Były przewodniczący Parlamentu Europejskiego Martin Schulz w mocnych słowach skrytykował premiera Węgier Viktora Orbana, mówiąc, że wspiera on tradycyjne wartości. Tym samym polityk miałby odrzucać wszystko inne, co do tego modelu nie pasuje.
— On nie chce naszego rozpustnego, gejowskiego, zachodniego stylu życia. On stawia na rodzinę, naród i ojczyznę — powiedział Martin Schulz.
W sobotnim wydaniu programu TVN24 Bis wspomniano o polityce społecznej premiera Węgier Viktora Orbana. Do odcinka dodano opis, wyjaśniając, że jest to „analiza sporu pomiędzy instytucjami Unii Europejskiej a rządem Viktora Orbana”.
— W obliczu coraz silniejszej upadku węgierskiej demokracji pod rządami Fideszu Bruksela chce powiązać fundusze europejskie z praworządnością. Rozwiązaniu temu sprzeciwiają się Węgry i Polska — zaznaczono.

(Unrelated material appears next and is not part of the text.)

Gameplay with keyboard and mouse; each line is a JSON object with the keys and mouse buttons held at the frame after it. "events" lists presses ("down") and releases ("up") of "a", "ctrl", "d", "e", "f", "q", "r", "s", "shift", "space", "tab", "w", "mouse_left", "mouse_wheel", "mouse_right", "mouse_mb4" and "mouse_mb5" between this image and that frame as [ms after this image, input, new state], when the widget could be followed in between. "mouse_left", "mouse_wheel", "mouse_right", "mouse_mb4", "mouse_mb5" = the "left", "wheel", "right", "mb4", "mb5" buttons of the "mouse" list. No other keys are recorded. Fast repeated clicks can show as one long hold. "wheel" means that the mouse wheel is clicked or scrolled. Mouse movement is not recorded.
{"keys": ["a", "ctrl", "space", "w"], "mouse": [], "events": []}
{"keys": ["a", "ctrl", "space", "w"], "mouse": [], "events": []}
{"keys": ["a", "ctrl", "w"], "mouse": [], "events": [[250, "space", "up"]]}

Wśród komentatorów, którzy skrytykowali Orbana, znalazł się były przewodniczący Parlamentu Europejskiego Martin Schulz, który powiedział o „demokracji nieliberalnej — czyli, jak podkreślili autorzy filmu — demokracji w wykonaniu Węgrów.
— Jeśli zapytamy Orbana, powie wprost; on nie chce naszego rozpustnego, gejowskiego, zachodniego stylu życia. On stawia na rodzinę, naród i ojczyznę. Możemy mu powtarzać, że to ideały XIX wieku, ale on mówi nie, to XXI wiek — skwitował Martin Schulz.